The professional atheist (he has earned a living from it) Richard Dawkins claims such status; former Dutch MP Ayaan Hirsi Ali has moved from Islam to atheism to Christian faith, claiming it as a bulwark against cultures that threaten us and the historian Tom Holland has expended a substantial proportion of his scholarship demonstrating that western civilisation is built on Christian foundations. Elon Musk has chimed in as a cultural Christian. So has rocker Nick Cave. There are many more. 

The response from what might be called pro-am Christians isn’t always edifying. At best, it’s condescending – these starlets really don’t get it and need to study and qualify properly as card-carrying Christians. At worst, it’s belligerent – these charlatans want the fruit from our tree, but attack its roots. 

It’s fair to observe that Christianity has always been cultural, not just through its initial and expedient spread through the trade routes of the Mediterranean until its adoption under Roman emperor Constantine, but in its very genesis in Jerusalem. The insurgent Nazarene movement showed far more interest in the lived experience of the new faith than in establishing an alternative Temple authority with it. 

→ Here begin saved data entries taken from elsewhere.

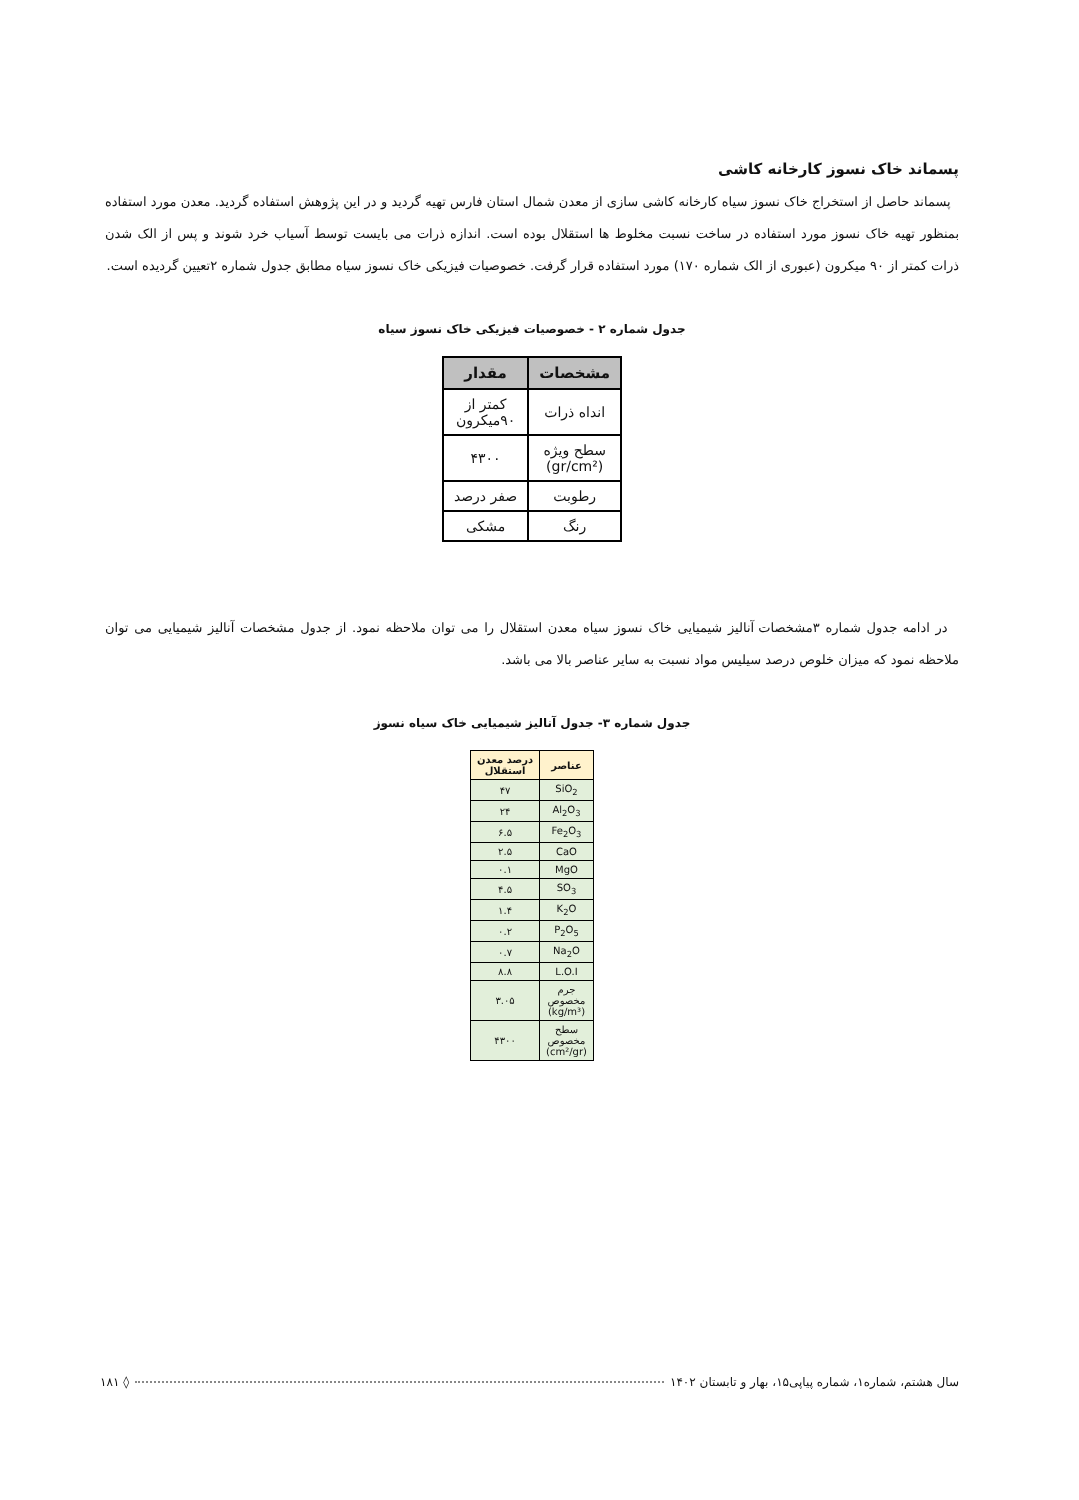پسماند خاک نسوز کارخانه کاشی
پسماند حاصل از استخراج خاک نسوز سیاه کارخانه کاشی سازی از معدن شمال استان فارس تهیه گردید و در این پژوهش استفاده گردید. معدن مورد استفاده بمنظور تهیه خاک نسوز مورد استفاده در ساخت نسبت مخلوط ها استقلال بوده است. اندازه ذرات می بایست توسط آسیاب خرد شوند و پس از الک شدن ذرات کمتر از ۹۰ میکرون (عبوری از الک شماره ۱۷۰) مورد استفاده قرار گرفت. خصوصیات فیزیکی خاک نسوز سیاه مطابق جدول شماره ۲تعیین گردیده است.
جدول شماره ۲ - خصوصیات فیزیکی خاک نسوز سیاه
| مشخصات | مقدار |
| --- | --- |
| انداه ذرات | کمتر از ۹۰میکرون |
| سطح ویژه (gr/cm²) | ۴۳۰۰ |
| رطوبت | صفر درصد |
| رنگ | مشکی |
در ادامه جدول شماره ۳مشخصات آنالیز شیمیایی خاک نسوز سیاه معدن استقلال را می توان ملاحظه نمود. از جدول مشخصات آنالیز شیمیایی می توان ملاحظه نمود که میزان خلوص درصد سیلیس مواد نسبت به سایر عناصر بالا می باشد.
جدول شماره ۳- جدول آنالیز شیمیایی خاک سیاه نسوز
| عناصر | درصد معدن استقلال |
| --- | --- |
| SiO<sub>2</sub> | ۴۷ |
| Al<sub>2</sub>O<sub>3</sub> | ۲۴ |
| Fe<sub>2</sub>O<sub>3</sub> | ۶.۵ |
| CaO | ۲.۵ |
| MgO | ۰.۱ |
| SO<sub>3</sub> | ۴.۵ |
| K<sub>2</sub>O | ۱.۴ |
| P<sub>2</sub>O<sub>5</sub> | ۰.۲ |
| Na<sub>2</sub>O | ۰.۷ |
| L.O.I | ۸.۸ |
| جرم مخصوص (kg/m³) | ۳.۰۵ |
| سطح مخصوص (cm²/gr) | ۴۳۰۰ |
سال هشتم، شماره۱، شماره پیاپی۱۵، بهار و تابستان ۱۴۰۲ ◊ ۱۸۱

It’s a saying misattributed to St Francis of Assisi that evangelists are to go out into the world and spread the gospel and, if we have to, to use words. It’s about actions in the Christian life, not words of intent. In that, the former US president Jimmy Carter, who has just died aged 100, is a worthy exemplar. 

By contrast, we have the modern versions of the corrupt and self-serving Temple of Jerusalem in our Christian Churches. Elites who believe in a primacy of status, marching around with sticks, bear as much fruit as the withered fig tree of the gospel. More than arguably, it must be worth turning away from them and towards the cultural Christians mentioned above. 

For I’m finding that I may have more in common with them than with archbishops and priests, endlessly debating how to improve their woeful their Church. This is my epiphany.  

So, for me, let 2025 be a year of cultural Christianity. Let them say we pick the fruit and ignore the roots. Because perhaps that’s preferable to sticking with a thick trunk that despises those fruits.